Here is what I don't get about certain people......they will complain about the same issue, and bug you over and over for insight and information about why a certain thing is happening to them. You hear the same complaint and question day in and day out. "Why don't you like me? Why don't guys like me???" You give them (what you think) is the answer to why the problem might be happening. It was probably the answer that many others before were afraid to say, but it needed to be said in order to start fixing the problem. You gave them an honest answer that they didn't want to hear, they flip out, and then you are deemed the insensitive asshole.
I have never been good at saying the "correct" and "proper" things. I think from a pretty scientific and analytical perspective. I believe there is a solution for every problem. Rather than talk and wonder, and question, and complain about it, the problem needs to surface so a solution can be obtained. Maybe this wasn't a problem to said person, and that is fine. What I said was my opinion of the problem. I wasn't trying to tear the person down or hurt their feelings.

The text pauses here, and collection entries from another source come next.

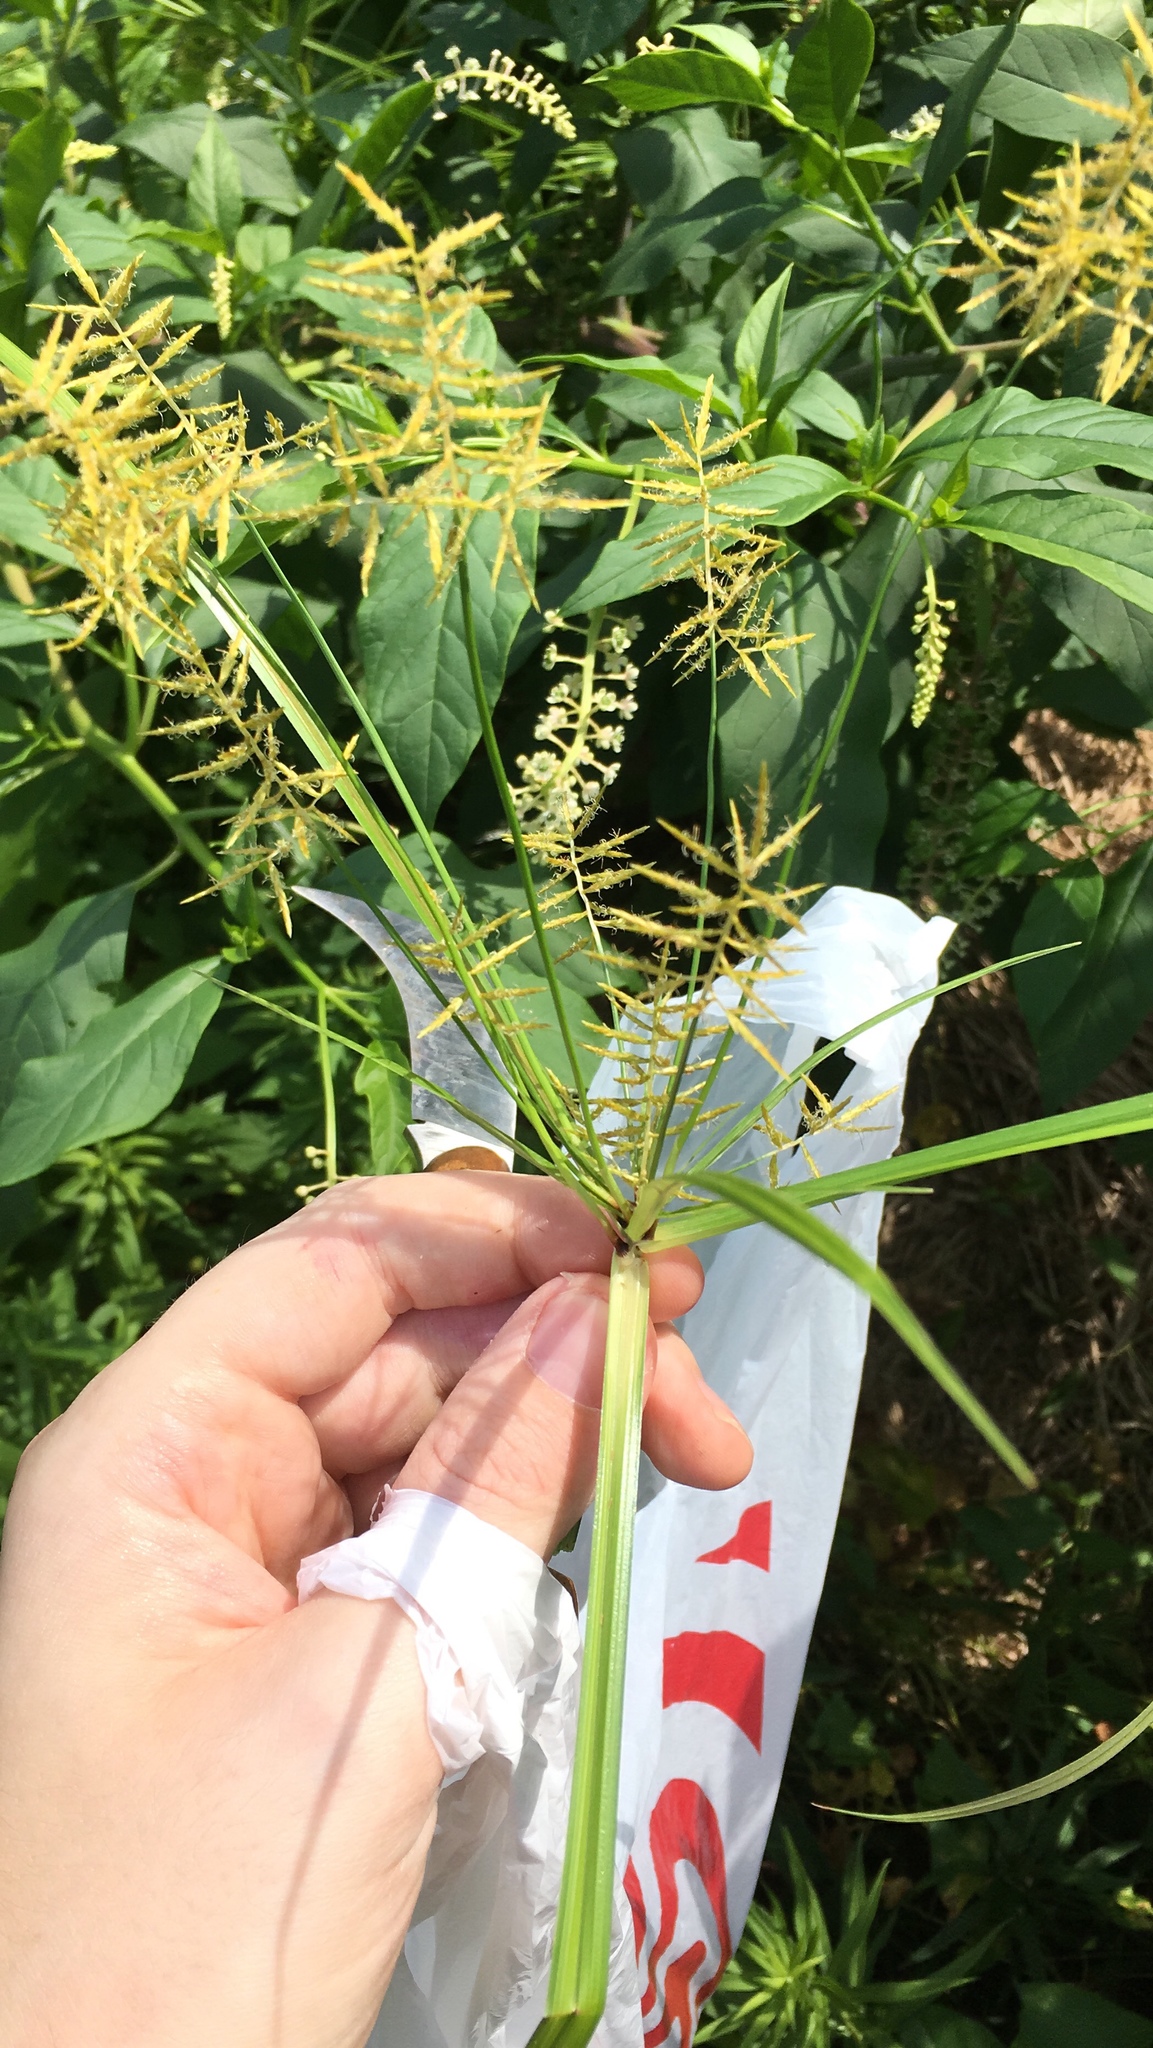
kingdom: Plantae
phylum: Tracheophyta
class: Liliopsida
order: Poales
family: Cyperaceae
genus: Cyperus
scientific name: Cyperus esculentus
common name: Yellow nutsedge
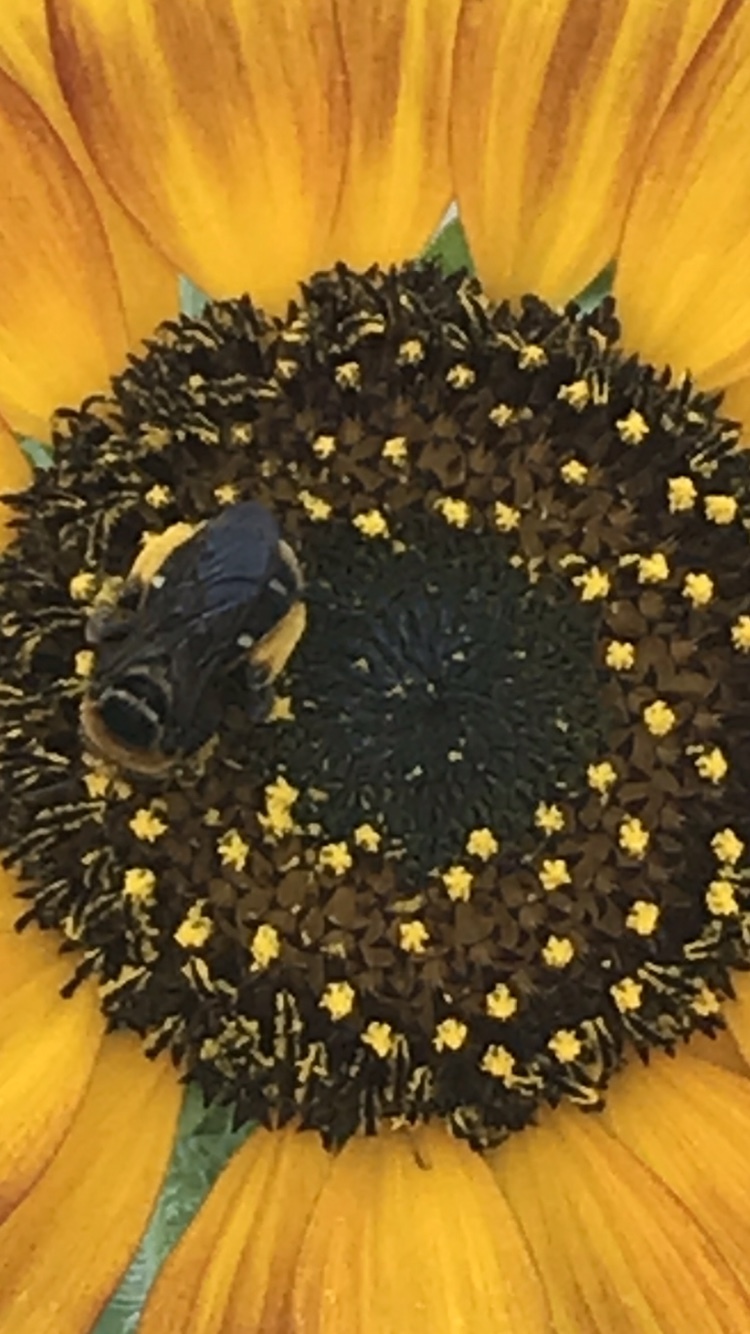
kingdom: Animalia
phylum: Arthropoda
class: Insecta
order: Hymenoptera
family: Apidae
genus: Svastra
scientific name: Svastra obliqua
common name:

If I hurt anybody, it bothers me, and not just a few days. I feel bad about hurting someone or taking the wrong actions years after the event when I realize that what I said or did was wrong.
I could have just said, "I'm not attracted to you, so lets move on." I guess I should have just said that and left it alone. I guess I didn't have to answer the "why" of it all, but I thought she deserved to know. I know that I would want to know.
Last thing I will say about this is that there is tons of advice online about solving this problem......you can either do something about it, or accept things for how they are and move on.